EvAnimate: Event-conditioned Image-to-Video Generation for Human Animation
Qiang Qu, Ming Li, Xiaoming Chen, Tongliang Liu
TL;DR
EvAnimate introduces a diffusion-based framework that uses event-camera data as motion cues to animate static human images, addressing limitations of traditional frame-based cues such as low temporal resolution and motion blur. It converts asynchronous events into a three-channel TC B-slice representation and employs a dual-branch architecture with an EvPose latent space and a Motion Gradient Alignment loss to achieve high temporal fidelity and robust performance under challenging lighting and motion.
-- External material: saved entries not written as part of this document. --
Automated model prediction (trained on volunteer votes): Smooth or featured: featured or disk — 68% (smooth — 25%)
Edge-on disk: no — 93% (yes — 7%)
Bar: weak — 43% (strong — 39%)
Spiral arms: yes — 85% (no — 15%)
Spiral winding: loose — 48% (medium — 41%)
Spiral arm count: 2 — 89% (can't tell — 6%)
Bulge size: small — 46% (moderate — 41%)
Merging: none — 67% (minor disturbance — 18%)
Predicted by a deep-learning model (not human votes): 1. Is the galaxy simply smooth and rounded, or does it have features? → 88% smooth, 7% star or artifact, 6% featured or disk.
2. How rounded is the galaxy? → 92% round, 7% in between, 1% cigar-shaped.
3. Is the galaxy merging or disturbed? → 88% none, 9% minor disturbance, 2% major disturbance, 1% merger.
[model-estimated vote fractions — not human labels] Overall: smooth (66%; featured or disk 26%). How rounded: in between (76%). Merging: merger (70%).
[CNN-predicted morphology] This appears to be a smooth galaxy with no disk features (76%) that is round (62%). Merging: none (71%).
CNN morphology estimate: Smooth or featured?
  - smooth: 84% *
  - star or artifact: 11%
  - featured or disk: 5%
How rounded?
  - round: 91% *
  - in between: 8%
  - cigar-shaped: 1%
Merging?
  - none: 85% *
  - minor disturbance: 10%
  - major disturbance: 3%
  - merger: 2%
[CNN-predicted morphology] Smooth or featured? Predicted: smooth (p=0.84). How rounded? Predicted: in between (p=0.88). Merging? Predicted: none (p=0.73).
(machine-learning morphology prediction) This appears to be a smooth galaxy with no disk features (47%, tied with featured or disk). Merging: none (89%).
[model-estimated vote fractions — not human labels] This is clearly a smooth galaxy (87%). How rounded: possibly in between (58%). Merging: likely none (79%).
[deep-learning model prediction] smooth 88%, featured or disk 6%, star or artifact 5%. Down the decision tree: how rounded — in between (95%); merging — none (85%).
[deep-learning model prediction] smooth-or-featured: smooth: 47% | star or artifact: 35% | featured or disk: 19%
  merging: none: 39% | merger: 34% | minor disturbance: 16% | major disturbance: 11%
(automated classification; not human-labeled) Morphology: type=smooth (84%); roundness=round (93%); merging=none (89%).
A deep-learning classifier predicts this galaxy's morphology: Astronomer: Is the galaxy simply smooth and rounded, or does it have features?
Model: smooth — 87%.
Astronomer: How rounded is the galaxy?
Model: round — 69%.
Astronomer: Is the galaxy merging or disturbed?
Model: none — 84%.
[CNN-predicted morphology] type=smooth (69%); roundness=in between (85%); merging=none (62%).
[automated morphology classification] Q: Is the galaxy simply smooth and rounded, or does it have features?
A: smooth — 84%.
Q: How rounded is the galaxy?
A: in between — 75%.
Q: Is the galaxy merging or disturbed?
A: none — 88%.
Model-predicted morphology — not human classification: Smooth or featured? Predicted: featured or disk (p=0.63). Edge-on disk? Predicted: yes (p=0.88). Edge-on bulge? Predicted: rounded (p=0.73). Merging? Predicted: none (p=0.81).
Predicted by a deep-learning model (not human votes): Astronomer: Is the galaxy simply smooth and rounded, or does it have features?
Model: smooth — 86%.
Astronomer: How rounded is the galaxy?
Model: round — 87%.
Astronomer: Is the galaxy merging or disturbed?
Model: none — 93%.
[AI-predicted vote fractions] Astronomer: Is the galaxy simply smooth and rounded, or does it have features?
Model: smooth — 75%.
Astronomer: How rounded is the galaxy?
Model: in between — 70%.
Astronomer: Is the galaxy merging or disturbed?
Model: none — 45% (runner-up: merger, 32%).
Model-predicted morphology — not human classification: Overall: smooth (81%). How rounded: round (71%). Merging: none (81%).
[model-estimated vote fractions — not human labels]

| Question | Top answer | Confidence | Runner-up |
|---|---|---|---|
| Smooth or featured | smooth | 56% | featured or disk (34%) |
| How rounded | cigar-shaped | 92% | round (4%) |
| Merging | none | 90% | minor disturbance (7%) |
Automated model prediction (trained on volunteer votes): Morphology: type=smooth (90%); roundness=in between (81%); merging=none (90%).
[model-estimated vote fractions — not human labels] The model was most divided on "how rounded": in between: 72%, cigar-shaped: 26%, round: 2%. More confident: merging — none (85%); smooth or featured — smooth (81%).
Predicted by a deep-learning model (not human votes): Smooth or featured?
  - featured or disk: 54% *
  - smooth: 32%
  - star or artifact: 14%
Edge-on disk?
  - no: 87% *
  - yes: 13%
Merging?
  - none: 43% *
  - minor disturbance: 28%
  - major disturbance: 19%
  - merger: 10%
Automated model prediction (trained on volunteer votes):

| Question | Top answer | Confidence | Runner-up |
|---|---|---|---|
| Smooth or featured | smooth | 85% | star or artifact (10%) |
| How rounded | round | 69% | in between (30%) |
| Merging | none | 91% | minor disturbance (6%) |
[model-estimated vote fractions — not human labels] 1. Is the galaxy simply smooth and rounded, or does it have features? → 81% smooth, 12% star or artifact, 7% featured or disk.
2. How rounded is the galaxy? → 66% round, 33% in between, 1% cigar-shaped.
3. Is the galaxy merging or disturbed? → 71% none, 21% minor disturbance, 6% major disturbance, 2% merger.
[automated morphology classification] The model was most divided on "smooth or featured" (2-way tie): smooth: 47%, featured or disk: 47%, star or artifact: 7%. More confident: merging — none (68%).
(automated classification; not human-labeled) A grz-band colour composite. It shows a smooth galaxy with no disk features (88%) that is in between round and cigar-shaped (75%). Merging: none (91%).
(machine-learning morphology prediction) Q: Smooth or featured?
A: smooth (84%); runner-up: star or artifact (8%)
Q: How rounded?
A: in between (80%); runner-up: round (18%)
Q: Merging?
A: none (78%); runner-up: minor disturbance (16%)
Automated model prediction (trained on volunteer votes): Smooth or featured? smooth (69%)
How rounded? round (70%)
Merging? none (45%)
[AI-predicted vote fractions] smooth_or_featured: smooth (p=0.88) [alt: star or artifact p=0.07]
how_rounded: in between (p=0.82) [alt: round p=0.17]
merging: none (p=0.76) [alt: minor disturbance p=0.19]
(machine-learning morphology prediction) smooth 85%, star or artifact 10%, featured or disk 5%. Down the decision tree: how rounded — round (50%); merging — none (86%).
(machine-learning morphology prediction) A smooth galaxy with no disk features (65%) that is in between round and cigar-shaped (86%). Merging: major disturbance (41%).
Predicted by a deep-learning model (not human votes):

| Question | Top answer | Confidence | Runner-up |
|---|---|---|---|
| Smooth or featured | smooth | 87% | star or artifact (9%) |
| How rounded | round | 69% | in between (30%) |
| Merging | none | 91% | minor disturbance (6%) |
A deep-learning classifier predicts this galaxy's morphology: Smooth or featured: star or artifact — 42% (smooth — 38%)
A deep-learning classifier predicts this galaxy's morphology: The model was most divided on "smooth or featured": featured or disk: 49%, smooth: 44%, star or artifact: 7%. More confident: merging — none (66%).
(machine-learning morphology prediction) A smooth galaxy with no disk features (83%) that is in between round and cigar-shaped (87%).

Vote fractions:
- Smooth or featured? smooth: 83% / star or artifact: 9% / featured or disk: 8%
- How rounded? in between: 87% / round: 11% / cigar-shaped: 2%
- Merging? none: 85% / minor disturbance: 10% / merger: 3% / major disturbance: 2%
The approach is validated on both simulated (EvTikTok) and real-world (EvHumanMotion) datasets, outperforming state-of-the-art methods across scenarios and temporal resolutions, and demonstrating strong cross-person generalization through targeted augmentations. The work provides new benchmarks and datasets, enabling future exploration of event-conditioned human animation and real-world applicability in uncontrolled environments like concerts and outdoor performances.
Abstract
Conditional human animation traditionally animates static reference images using pose-based motion cues extracted from video data. However, these video-derived cues often suffer from low temporal resolution, motion blur, and unreliable performance under challenging lighting conditions. In contrast, event cameras inherently provide robust and high temporal-resolution motion information, offering resilience to motion blur, low-light environments, and exposure variations. In this paper, we propose EvAnimate, the first method leveraging event streams as robust and precise motion cues for conditional human image animation. Our approach is fully compatible with diffusion-based generative models, enabled by encoding asynchronous event data into a specialized three-channel representation with adaptive slicing rates and densities. High-quality and temporally coherent animations are achieved through a dual-branch architecture explicitly designed to exploit event-driven dynamics, significantly enhancing performance under challenging real-world conditions. Enhanced cross-subject generalization is further achieved using specialized augmentation strategies. To facilitate future research, we establish a new benchmarking, including simulated event data for training and validation, and a real-world event dataset capturing human actions under normal and challenging scenarios. The experiment results demonstrate that EvAnimate achieves high temporal fidelity and robust performance in scenarios where traditional video-derived cues fall short.